Our mother wore a plaid skirt — which she’d made herself from a pattern and fabric bought at Fabric Mart — and a turtleneck.
Leala and I pressed our faces against the den’s windows when the car came.
Our mother went down the path toward Haven and said, “You’re here!” And Haven paused, threw her arms open as if to indicate the world — the empty field around the house, the forest — and said, “What a wonderful house!”
The two hugged, they came inside, tea was made. Haven made much of us, and Leala allowed Haven to comb her hair. I refused, and this was the worst thing that happened during the visit, it was the thing to which our mother later attributed its failure—“You were rude to my friend Haven,” she said. “It’s inexcusable.” And I replied, “I didn’t want her to comb my hair.”

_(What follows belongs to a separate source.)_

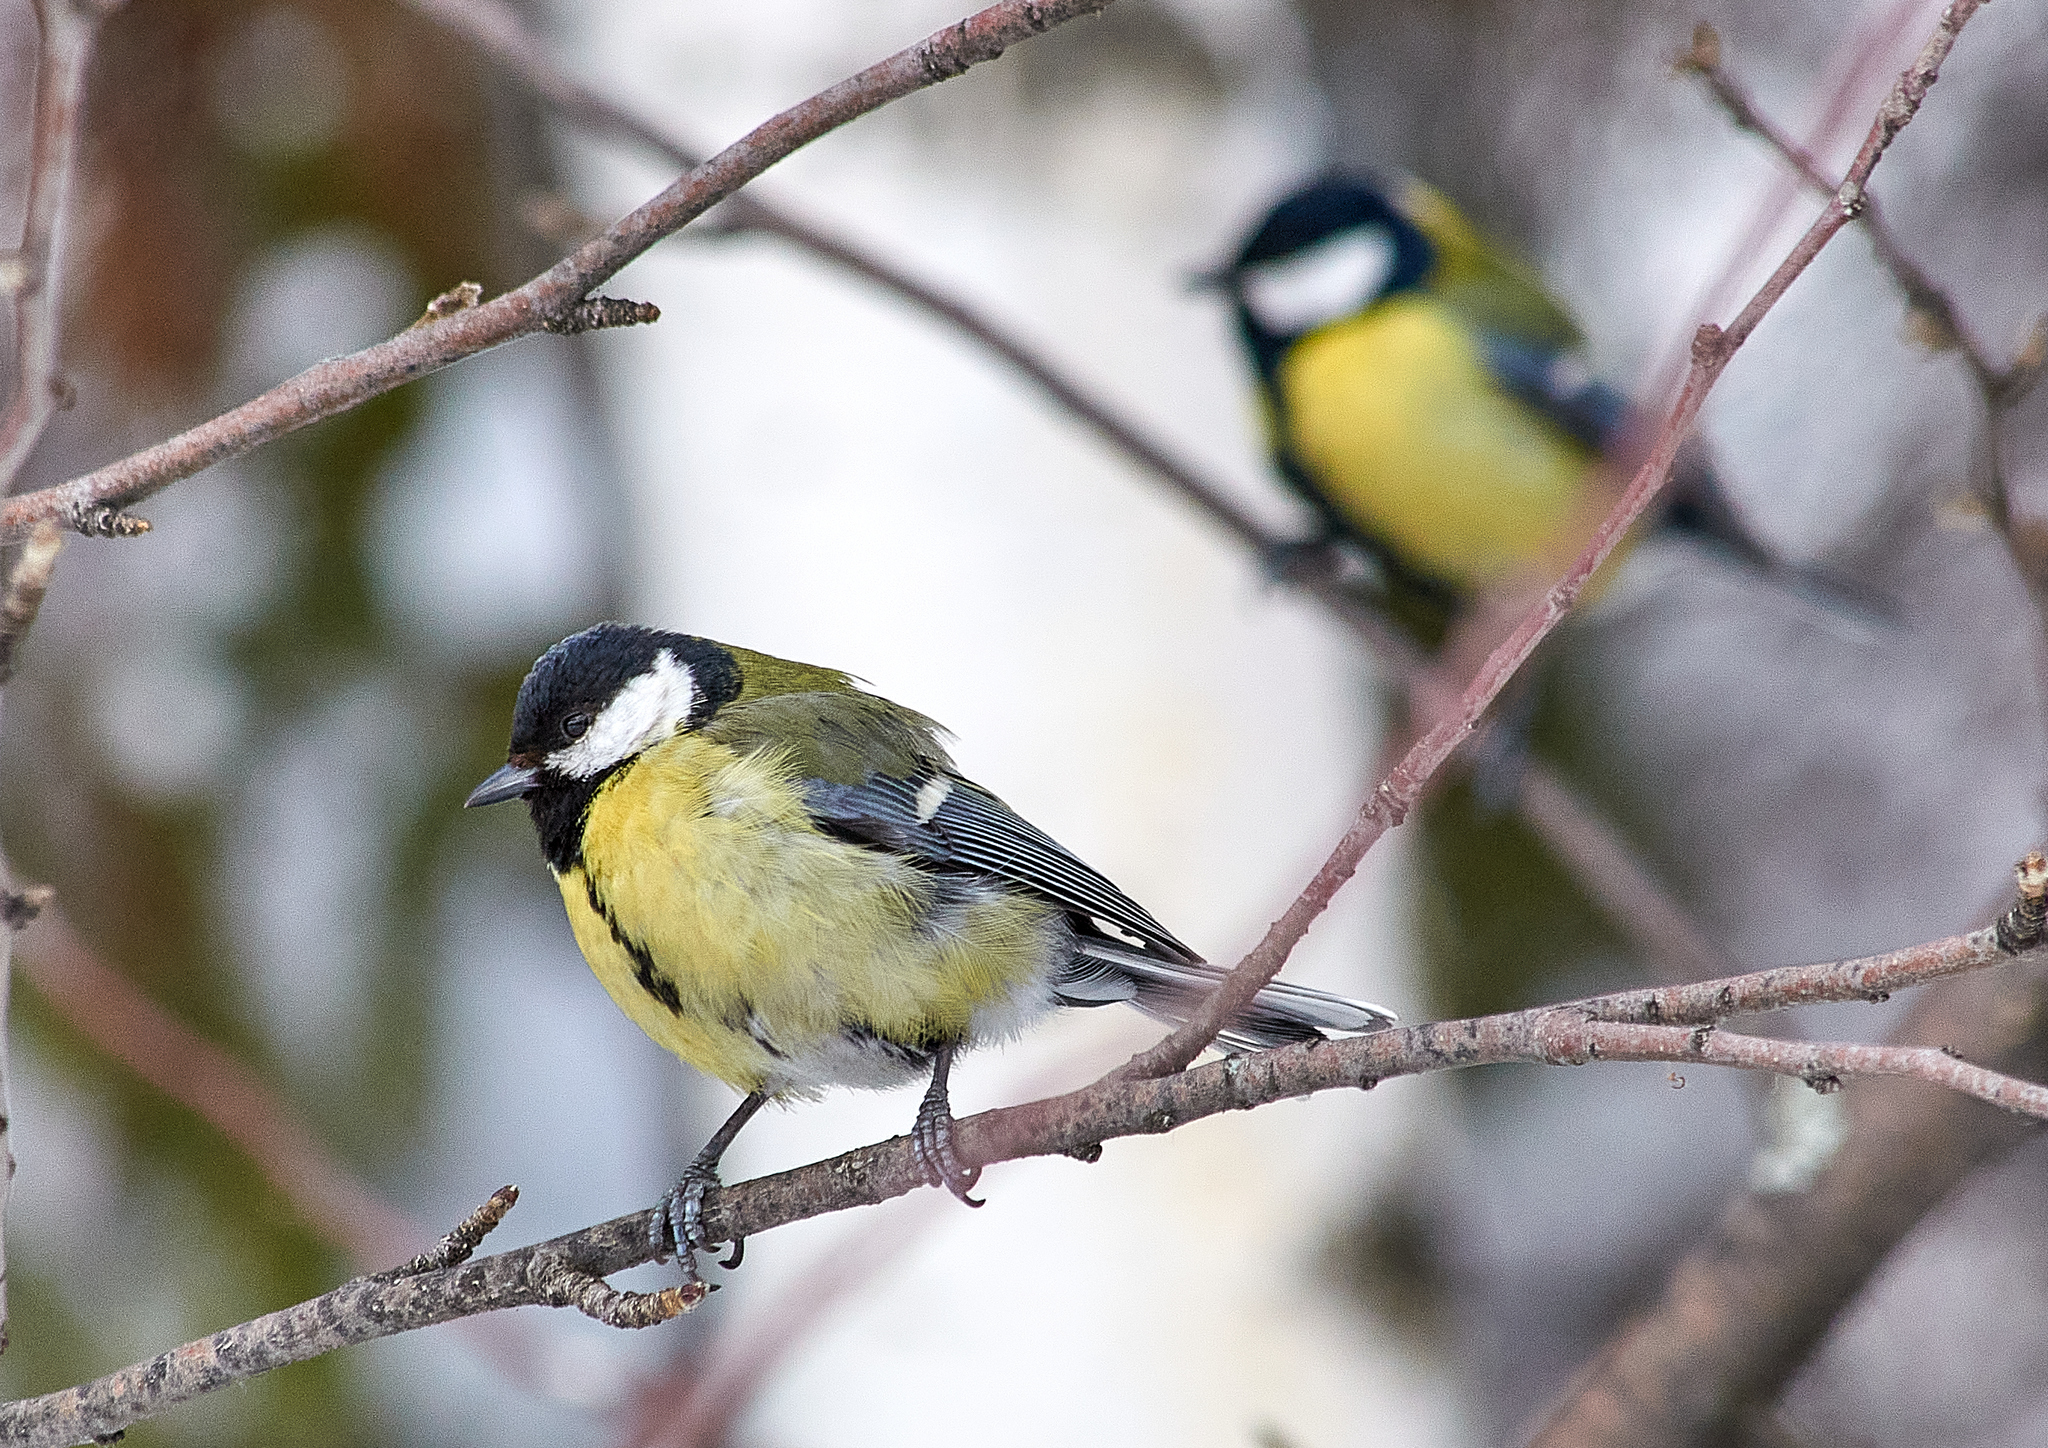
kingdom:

Haven, at the time, had said, “It’s okay, I don’t have to comb her hair…she doesn’t know me, I’m a stranger.” Haven was seated in our dining room. Her back was straight in the suit, her legs were elegantly crossed. Her tea sat unsipped beside her. She had not wanted ice-cream cake. Had they run out of things to say? I don’t know. She’d been taken upstairs and shown the rooms — that took five minutes — and she had seen the strawberry garden. Leala sat at the dining-room table, having had her hair combed, and drew with crayons on paper, a tall, big-eyed woman with pretty hair who was probably Haven, and a short, fat one who was our mother. Our mother stood nearby and watched.
My mother yelled at me: “She wants to comb your hair, let her comb it!”
Her voice was very angry. I knew quite well that she was concerned about the impression her friend would have of the house, her rude daughters, a miserable failure, tangled daughters, messy house, plaid skirt. I knew how she wanted Haven to love her.
“No,” I said.
Haven said, “It’s okay, it’s okay.”
Our mother said, “If you don’t let her comb your hair you are going to get a punishment when your father comes home.”
I said, “I don’t care.”
Pause.
I said, “Leala can comb my hair.”
“Really, it’s fine,” Haven said, “really.”
Our mother said, “Leala’s your sister, she’s a child, let Haven comb your hair, she’s an adult. Now go sit still so she can comb it. If you are rude to my friend Haven”—her head had lowered like a bull’s—“I will take you up to your room and I will spank you so hard that you will be sorry.”
Haven was handed the comb. I steeled my nerves. I cannot describe the pain of being a little girl and having your hair combed. Why it is so painful is a mystery. The fact of the pain invites disbelief and seems ludicrous.